El arma nuclear ya no es un simple instrumento militar. Se ha convertido en el símbolo de una interrogante más profunda, la de la seguridad de los Estados en un mundo donde la eficacia de las garantías internacionales no deja de erosionarse. La guerra en Ucrania, la tensión persistente en torno a Irán y la supervivencia de Corea del Norte pese a su aislamiento traen de vuelta la misma pregunta: ¿cómo pueden protegerse los Estados en un orden internacional cada vez más inestable?
Ucrania, o la lección de renunciar a la disuasión
Ucrania representa el caso más debatido. Tras renunciar a su arsenal nuclear a cambio de garantías de seguridad internacionales, se encontró frente a la invasión rusa. Desde entonces, la pregunta resurge con aún más fuerza: ¿bastan las garantías políticas por sí solas para proteger a los Estados frente a las grandes amenazas?
Corea del Norte, la fuerza de la disuasión más allá del aislamiento
Corea del Norte, en cambio, ofrece un modelo opuesto. Pese a las sanciones y al aislamiento económico que pesan sobre ella, la posesión del arma nuclear ha hecho prohibitivo el costo de cualquier ataque en su contra. La disuasión nuclear se ha convertido así en garantía de supervivencia tanto para el régimen como para el Estado, sea cual sea el precio económico y político.
Irán en busca de un paraguas disuasorio
Irán, por su parte, se sitúa entre los dos modelos. No ha declarado poseer el arma nuclear, pero busca reforzar su posición disuasoria en un entorno regional turbulento.
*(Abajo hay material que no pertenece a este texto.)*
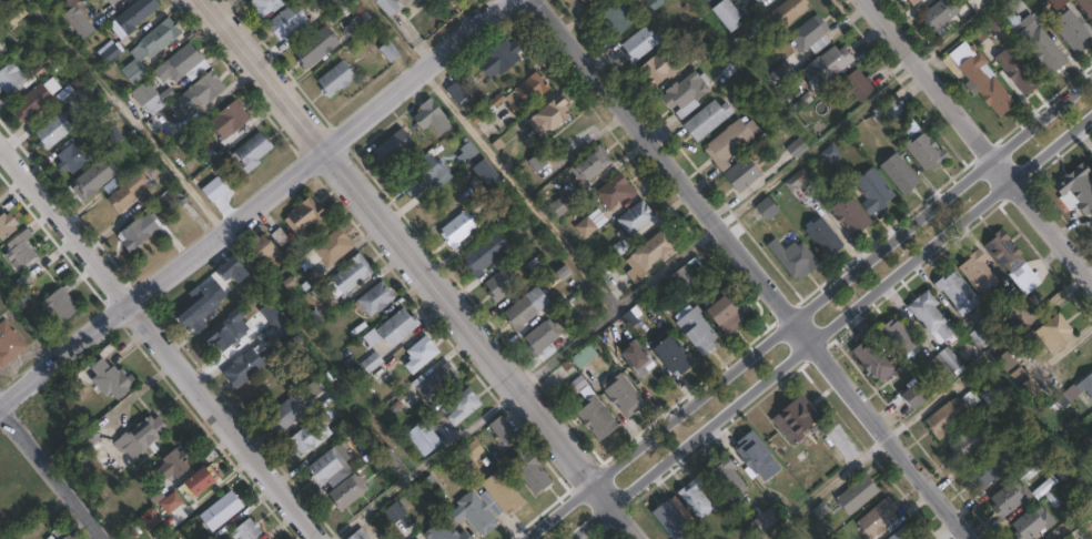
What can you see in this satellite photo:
building: (0, 0)
building: (112, 1)
building: (421, 1)
building: (705, 1)
building: (757, 1)
building: (590, 2)
building: (911, 2)
building: (976, 3)
building: (653, 4)
building: (1055, 4)
building: (269, 6)
building: (390, 6)
building: (1086, 8)
building: (785, 12)
building: (16, 14)
building: (938, 14)
building: (723, 15)
building: (133, 16)
building: (615, 17)
building: (79, 20)
building: (291, 20)
building: (747, 31)
building: (1068, 32)
building: (806, 33)
road: (393, 34)
building: (976, 36)
building: (636, 45)
building: (1038, 45)
building: (151, 46)
building: (318, 48)
building: (109, 51)
building: (391, 51)
building: (0, 52)
building: (502, 57)
building: (182, 64)
building: (822, 67)
building: (1014, 67)
building: (656, 69)
building: (782, 72)
building: (11, 77)
building: (979, 77)
road: (928, 78)
building: (339, 79)
building: (71, 86)
building: (854, 86)
building: (207, 87)
building: (458, 91)
building: (683, 94)
building: (151, 95)
building: (517, 96)
building: (33, 101)
building: (888, 108)
building: (552, 115)
road: (1042, 115)
building: (434, 116)
building: (230, 118)
building: (703, 120)
building: (183, 123)
building: (55, 128)
building: (728, 143)
building: (921, 146)
building: (396, 147)
building: (794, 148)
building: (253, 150)
building: (469, 150)
road: (1052, 150)
building: (828, 154)
building: (74, 155)
building: (590, 165)
building: (152, 168)
road: (1002, 169)
building: (489, 171)
building: (897, 172)
building: (425, 174)
building: (738, 175)
building: (93, 177)
building: (795, 181)
building: (1074, 188)
road: (517, 190)
building: (871, 190)
building: (128, 191)
building: (617, 191)
building: (560, 202)
road: (252, 206)
building: (497, 209)
building: (764, 209)
building: (847, 212)
building: (307, 215)
building: (638, 217)
building: (592, 222)
building: (7, 227)
building: (460, 228)
building: (141, 230)
road: (1052, 230)
building: (821, 236)
road: (399, 240)
building: (269, 243)
building: (620, 248)
building: (328, 249)
building: (23, 250)
building: (487, 252)
building: (653, 253)
building: (791, 257)
building: (1009, 260)
building: (538, 265)
building: (235, 269)
road: (750, 269)
building: (977, 274)
building: (351, 275)
building: (685, 276)
building: (502, 283)
building: (955, 292)
building: (377, 299)
building: (63, 305)
building: (528, 307)
building: (201, 308)
building: (927, 314)
building: (730, 315)
building: (632, 316)
building: (277, 318)
road: (791, 318)
building: (400, 326)
building: (698, 328)
building: (230, 329)
building: (1054, 331)
building: (896, 336)
building: (543, 339)
road: (812, 343)
building: (10, 344)
road: (160, 344)
building: (673, 352)
building: (423, 353)
building: (584, 355)
building: (949, 358)
building: (372, 360)
building: (641, 360)
building: (872, 360)
building: (249, 365)
building: (939, 366)
building: (383, 373)
building: (114, 380)
building: (438, 381)
road: (524, 381)
building: (1085, 385)
building: (316, 387)
building: (1025, 388)
building: (623, 393)
building: (909, 393)
building: (991, 394)
building: (461, 408)
building: (288, 412)
building: (598, 415)
building: (942, 416)
building: (793, 418)
building: (506, 429)
building: (145, 437)
building: (426, 437)
building: (305, 441)
building: (962, 446)
building: (476, 448)
building: (753, 456)
building: (1035, 456)
building: (392, 459)
building: (176, 465)
building: (333, 466)
road: (53, 467)
building: (986, 468)
building: (532, 470)
building: (725, 478)
building: (201, 484)
road: (825, 488)
building: (1043, 488)
building: (503, 489)
building: (350, 491)
road: (601, 492)
building: (854, 493)
building: (692, 497)
building: (1006, 498)
building: (224, 509)
road: (555, 510)
building: (395, 511)
building: (478, 512)
building: (874, 517)
building: (150, 519)
building: (667, 519)
building: (762, 519)
road: (590, 521)
road: (625, 521)
road: (1071, 522)
building: (1029, 523)
building: (250, 529)
building: (446, 530)
building: (361, 534)
building: (899, 534)
building: (65, 537)
building: (418, 537)

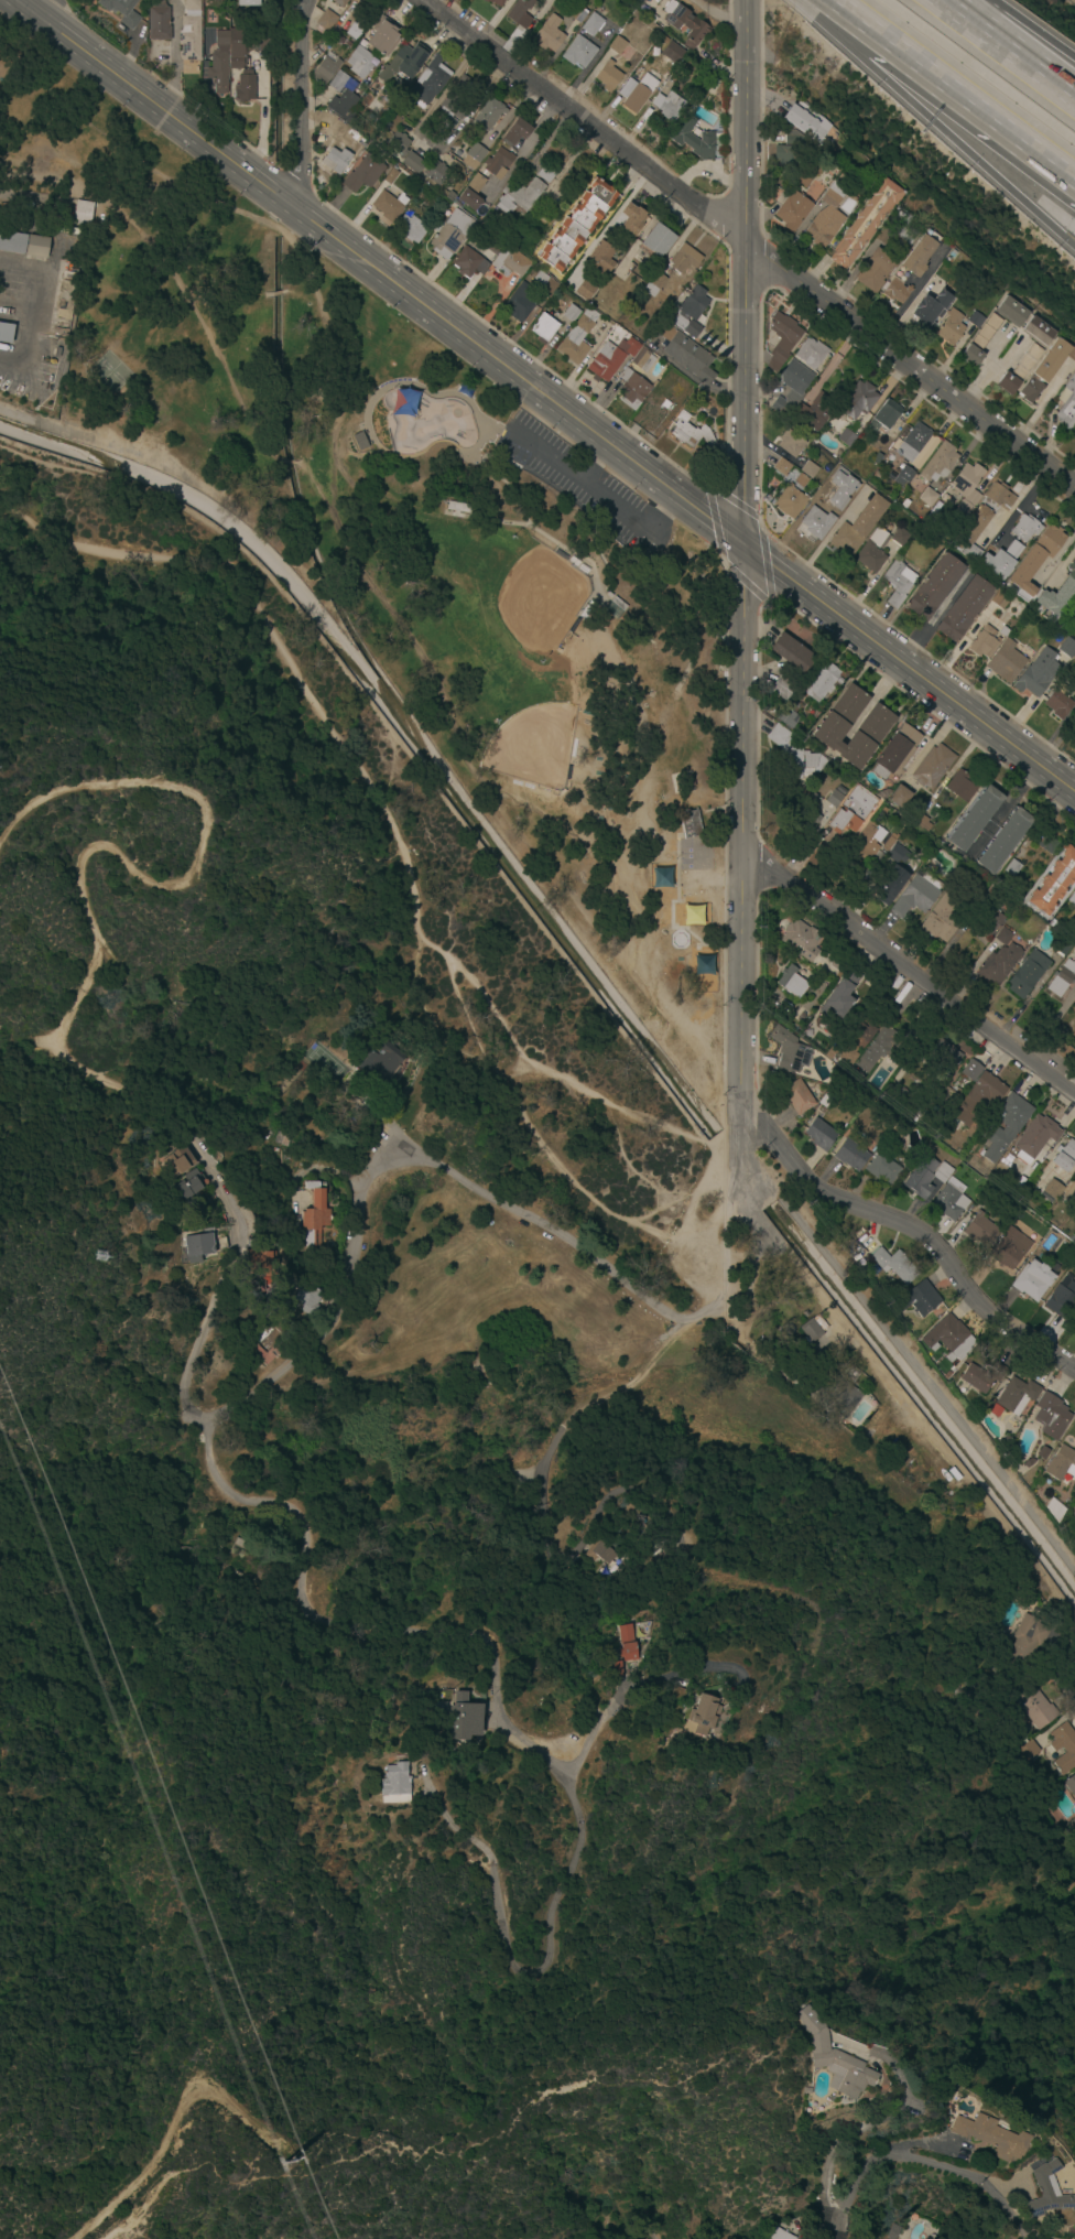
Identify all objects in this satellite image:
building: (246, 2)
building: (340, 2)
building: (493, 2)
road: (47, 9)
building: (518, 9)
building: (122, 11)
building: (575, 12)
road: (494, 19)
building: (158, 21)
building: (325, 22)
building: (685, 23)
building: (591, 24)
building: (355, 29)
road: (1023, 31)
building: (189, 32)
building: (549, 34)
building: (383, 37)
building: (616, 45)
building: (236, 47)
road: (1008, 49)
building: (578, 52)
building: (672, 52)
road: (172, 54)
building: (359, 62)
building: (403, 63)
building: (219, 64)
building: (325, 70)
building: (608, 76)
building: (430, 80)
building: (245, 89)
road: (952, 90)
building: (637, 92)
building: (342, 96)
building: (457, 99)
road: (302, 105)
building: (669, 107)
building: (488, 114)
road: (947, 121)
building: (807, 122)
building: (515, 131)
building: (351, 138)
building: (698, 140)
building: (399, 143)
road: (523, 149)
building: (790, 149)
building: (475, 156)
building: (335, 159)
building: (413, 163)
building: (497, 164)
building: (436, 172)
building: (546, 173)
building: (364, 174)
building: (391, 176)
building: (803, 178)
building: (471, 193)
building: (520, 196)
building: (849, 205)
building: (389, 207)
building: (792, 211)
building: (82, 213)
building: (499, 217)
building: (825, 218)
building: (631, 219)
building: (865, 223)
building: (577, 226)
building: (410, 228)
building: (906, 232)
building: (450, 234)
building: (657, 240)
building: (12, 242)
building: (487, 242)
road: (751, 245)
building: (37, 246)
building: (601, 257)
building: (683, 259)
building: (511, 261)
road: (859, 262)
building: (469, 263)
building: (910, 266)
building: (875, 270)
road: (748, 273)
road: (174, 278)
building: (545, 284)
building: (653, 284)
building: (584, 288)
road: (274, 293)
road: (910, 294)
building: (519, 303)
building: (929, 309)
building: (1012, 311)
road: (24, 312)
building: (690, 312)
building: (571, 313)
building: (975, 319)
building: (543, 327)
building: (951, 328)
building: (1038, 331)
building: (6, 333)
building: (577, 338)
building: (980, 340)
building: (782, 341)
road: (991, 345)
building: (686, 354)
building: (811, 354)
building: (1072, 355)
building: (611, 359)
building: (642, 360)
building: (1051, 360)
road: (987, 368)
building: (1020, 370)
park: (111, 376)
road: (694, 380)
building: (791, 387)
building: (632, 390)
building: (1031, 390)
road: (547, 397)
building: (858, 400)
building: (666, 404)
building: (1067, 406)
building: (812, 414)
building: (883, 416)
park: (423, 419)
building: (690, 432)
building: (846, 438)
building: (358, 440)
building: (791, 442)
building: (912, 442)
building: (925, 452)
building: (878, 458)
road: (590, 459)
road: (286, 461)
building: (939, 463)
building: (782, 467)
building: (808, 470)
building: (903, 477)
building: (836, 479)
building: (797, 482)
road: (584, 484)
parking lot: (583, 486)
building: (827, 488)
building: (966, 488)
building: (927, 497)
road: (734, 501)
building: (789, 503)
road: (1022, 505)
building: (458, 507)
road: (660, 512)
building: (980, 521)
building: (817, 523)
road: (714, 525)
building: (859, 525)
building: (1026, 528)
building: (900, 537)
traffic signals: (744, 546)
building: (873, 551)
building: (1001, 561)
building: (1035, 561)
road: (765, 563)
building: (898, 582)
road: (746, 584)
building: (934, 587)
building: (1056, 596)
park: (390, 599)
building: (1001, 599)
park: (540, 601)
building: (616, 607)
building: (964, 608)
building: (983, 642)
building: (1066, 646)
building: (791, 653)
building: (1006, 662)
building: (1036, 672)
building: (838, 681)
building: (821, 682)
building: (782, 688)
building: (1057, 706)
building: (786, 717)
building: (873, 727)
park: (536, 743)
building: (896, 752)
building: (795, 757)
building: (933, 767)
building: (686, 779)
building: (963, 787)
building: (899, 797)
road: (1004, 807)
building: (848, 808)
building: (878, 814)
building: (805, 815)
building: (974, 819)
building: (922, 823)
building: (690, 824)
building: (1003, 840)
building: (888, 842)
building: (1045, 843)
building: (868, 844)
road: (104, 849)
building: (897, 854)
building: (1012, 868)
road: (743, 869)
building: (660, 877)
building: (1053, 882)
building: (890, 886)
building: (993, 895)
building: (917, 896)
building: (1072, 899)
building: (944, 915)
building: (989, 920)
building: (1003, 936)
building: (800, 940)
building: (1061, 945)
building: (998, 964)
building: (838, 965)
road: (913, 971)
building: (1028, 974)
building: (1062, 978)
building: (792, 982)
building: (841, 1000)
building: (860, 1033)
building: (877, 1049)
building: (790, 1051)
building: (847, 1056)
building: (946, 1056)
building: (382, 1060)
building: (971, 1070)
building: (901, 1097)
building: (799, 1098)
building: (979, 1098)
building: (828, 1099)
road: (621, 1109)
building: (1006, 1127)
building: (821, 1135)
building: (1036, 1138)
building: (281, 1139)
building: (850, 1155)
building: (1065, 1156)
building: (179, 1161)
road: (394, 1165)
building: (881, 1168)
building: (927, 1176)
building: (1074, 1178)
building: (1053, 1189)
building: (189, 1190)
building: (951, 1200)
building: (313, 1217)
building: (980, 1230)
road: (920, 1231)
building: (203, 1244)
building: (1009, 1249)
building: (259, 1262)
power tower: (104, 1263)
building: (895, 1265)
road: (734, 1268)
building: (872, 1269)
building: (1033, 1281)
building: (306, 1298)
building: (919, 1299)
building: (1062, 1303)
building: (827, 1319)
building: (1074, 1325)
building: (813, 1329)
building: (285, 1333)
building: (949, 1337)
road: (738, 1368)
building: (982, 1376)
building: (1017, 1395)
building: (838, 1397)
building: (1051, 1416)
building: (1005, 1444)
road: (573, 1452)
building: (1042, 1453)
building: (1028, 1463)
building: (1061, 1464)
building: (1054, 1511)
building: (603, 1553)
building: (241, 1563)
building: (667, 1595)
road: (369, 1632)
building: (1024, 1644)
building: (623, 1650)
road: (644, 1682)
building: (1034, 1706)
building: (699, 1717)
building: (462, 1718)
building: (1064, 1748)
building: (1028, 1749)
building: (1053, 1756)
building: (395, 1784)
building: (1070, 1785)
building: (1070, 1828)
road: (461, 1835)
road: (419, 2005)
building: (835, 2059)
building: (807, 2090)
road: (875, 2119)
road: (174, 2126)
building: (989, 2136)
power tower: (285, 2157)
road: (911, 2157)
building: (1044, 2192)
building: (894, 2232)
building: (777, 2234)
road: (656, 2236)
Desde su perspectiva, el programa nuclear forma parte de una estrategia destinada a impedir cualquier intento de imponer un cambio por la fuerza o de amenazar su seguridad nacional.
Una disuasión que ya no se limita a lo nuclear
Los desarrollos recientes muestran, sin embargo, que la disuasión ya no se reduce al arma atómica. Irán cuenta con una carta estratégica gracias a su capacidad de influir en el flujo de la energía mundial a través del estrecho de Ormuz. Corea del Norte, por su parte, ha logrado convertir sus capacidades militares en beneficios económicos y tecnológicos provenientes de Rusia. Ucrania, a su vez, ha conseguido desarrollar tecnologías avanzadas en drones y guerra electrónica, tecnologías que ya empiezan a despertar el interés de otros países.
Oriente Medio en una encrucijada
En Oriente Medio, esta realidad plantea preguntas difíciles sobre el futuro de la seguridad regional. ¿Puede la región seguir apoyándose en alianzas internacionales cambiantes, o se encamina más bien hacia el fortalecimiento de sus propias capacidades de disuasión, en formas tanto nucleares como no nucleares?
Líbano: cuando el ser humano se convierte en fuente de disuasión
En el centro de este debate sobre los instrumentos del poder y la disuasión, el Líbano se distingue como un caso aparte. Su verdadera riqueza nunca residió en la posesión del arma nuclear, ni en el control de corredores estratégicos, ni en el desarrollo de arsenales militares sofisticados, sino en la posesión de otra forma de poder: la del ser humano.
Los valores de la convivencia, la capacidad de solidaridad en la adversidad, así como la energía creativa que los libaneses han llevado por el mundo en la economía, la cultura, la medicina, la educación y las artes, han constituido siempre un capital estratégico que confiere al Líbano una presencia muy superior a su tamaño geográfico y demográfico.
Este poder blando, aunque parezca menos estruendoso que los misiles y las flotas, sigue siendo uno de los elementos más esenciales para la supervivencia del Líbano y para su papel en una región que necesita, más que nunca, modelos de convivencia y apertura, en lugar de división y conflicto.
La pregunta abierta
Tal vez la pregunta esencial no sea si el arma nuclear constituye la única póliza de seguro de los Estados, sino si el mundo está entrando en una era en la que se multiplican las formas de disuasión, mientras la confianza en la capacidad del derecho internacional por sí solo para garantizar la seguridad y la estabilidad retrocede poco a poco.